Monday 29 March 2010

Tráfico de seres humanos



O artigo de destaque desta edição contém histórias horrendas de exploração humana que fazem recordar os tempos da escravatura. Histórias de uma extensa rede de tráfico de seres humanos, particularmente mulheres, com tentáculos em Moçambique, África do Sul e China.

Qualquer pessoa racional seria perdoada se ficasse surpreendida ao saber que em pleno século 21 pessoas continuam a ser vendidas a proprietários abastados que precisam desta mão de obra barata para continuarem a expandir os seus impérios financeiros. Até aonde a ganância pelo dinheiro pode chegar.

As reportagens foram resultado de cinco semanas de um trabalho de investigação, em encontros durante os quais os traficantes identificaram-se abertamente como tal, narraram as suas histórias e métodos de

trabalho, os seus esquemas, as casa de trânsito, etc. Fizeram tudo isto, incapazes de suspeitar que as suas conversas estavam a ser gravadas secretamente, e que uma câmara invisível estava a fazer o registo fotográfico de todos os seus movimentos.

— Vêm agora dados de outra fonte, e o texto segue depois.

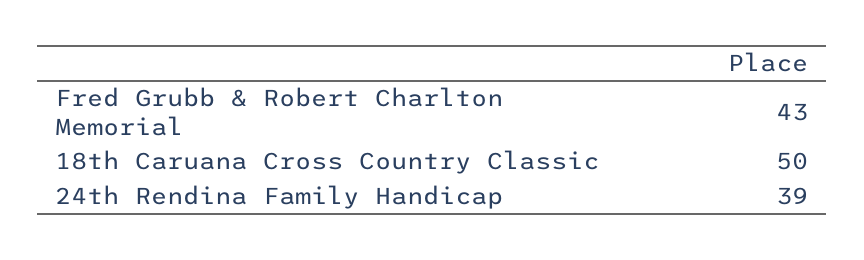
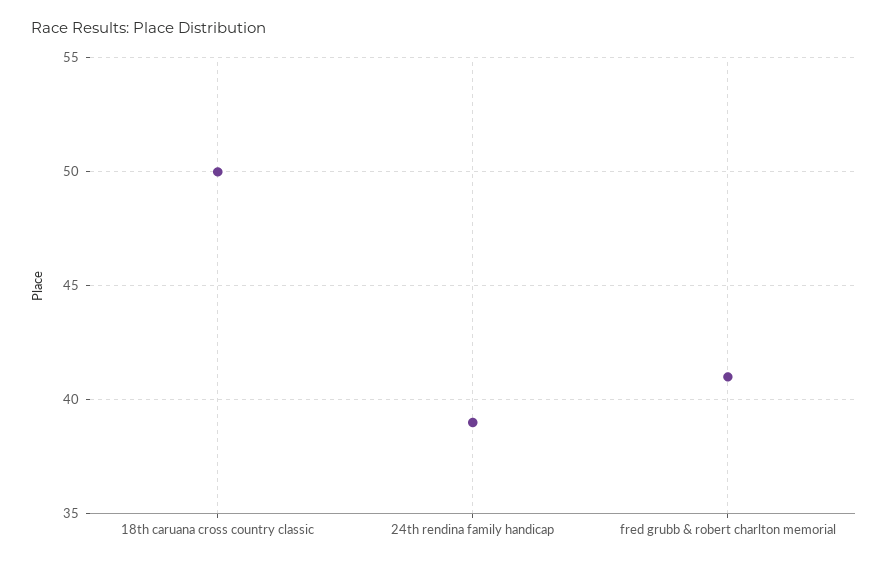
  {
-   "Fred Grubb & Robert Charlton Memorial": 43,
+   "Fred Grubb & Robert Charlton Memorial": 41,
    "18th Caruana Cross Country Classic": 50,
    "24th Rendina Family Handicap": 39
  }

Mostraram aos investigadores uma flat na baixa da cidade de Maputo onde as suas vítimas são guardadas antes da viagem sem retorno para a África do Sul. Uma mansão delapidada na Matola que serve de ponto de trânsito para futuras prostitutas chinesas baldeadas na Beira a partir de navios de carga.

Gabaram-se dos métodos brutais que usam para converter meninas inocentes em escravas sexuais e das suas conexões com agentes da polícia que facilitam a passagem ilegal das vítimas na fronteira entre Moçambique e a África do Sul.

As revelações feitas pelos traficantes não deixam dúvidas quanto à extensão do problema do tráfico de mulheres a partir de Moçambique para alimentar a insaciável e perversa indústria do sexo na África do Sul.

Crianças de 16 anos, suficientemente jovens para serem filhas (e até netas) dos próprios traficantes, são vendidas por cinco mil randes. O seu destino é a satisfação dos desejos sexuais de homens de mentes perversas, e que podem ser mais velhos que os próprios traficantes.

Segundo os próprios traficantes, o negócio é tão lucrativo que a média de mulheres comercializadas situa-se entre 30 e 40 mulheres por mês, ou seja um mínimo de uma mulher por dia, mulheres que são extraídas de famílias tão pobres que não se podem dar ao luxo de olhar para o lado quando se lhes dizem que as filhas estão a partir para um emprego no estrangeiro, que lhes ajudará a sair da sua condição de pobreza crónica.

Estes números baseiam-se na presunção de que esta seja a única rede de tráfico que opera em Moçambique. Na eventualidade, não menos real de haver mais redes, podemos concluir que a magnitude do problema é bem maior do que se pode imaginar.

Tal é o nível de vulnerabilidade da nossa gente, exacerbada ainda por fragilidades institucionais que não permitem que se trave um combate cerrado contra esta barbárie.

Mas essas fragilidades não nos podem servir de álibi para que as nossas co-cidadãs continuem desprotegidas. Faz parte das atribuições do Estado proteger todos os seus cidadãos, independentemente da sua condição social, raça, crença religiosa ou inclinação ideológica.

Moçambique dispõe de legislação que penaliza o tráfico de pessoas. Esta legislação deve ser efectivamente posta em prática em defesa de pessoas que dada a sua vulnerabilidade apresentam-se como campo fértil para a actuação e enriquecimento de gente sem escrúpulos.


(Editorial do SAVANA, 26/03/10)

1 comment:

Anonymous said...

O dever de qualquer governo é o de oferecer proteccao aos seus cidadaos, de forma especial aos mais vulneraveis, tais como criancas e idosos.
A aposta deve ser SEMPRE na educacao de todos os cidadaos, desta forma dando-lhes ferramentas para poderem arranjar os seus empregos e ser auto-suficientes; este é o unico modo de evitar-se situacoes destas.
Os Pais, educadores, familiares devem trabalhar em conjunto com o governo, pois estes ensinamentos devem comecar em casa, no seio do lar/familia.
Muitos destes casos acontecem por mera ignorancia e tambem por desespero das familias e dos lesados, que vivem na absoluta miseria, sem qualquer forma de ajuda financeira ou outra, e com perspectivas quase nulas de melhorarem as suas condicoes de vida.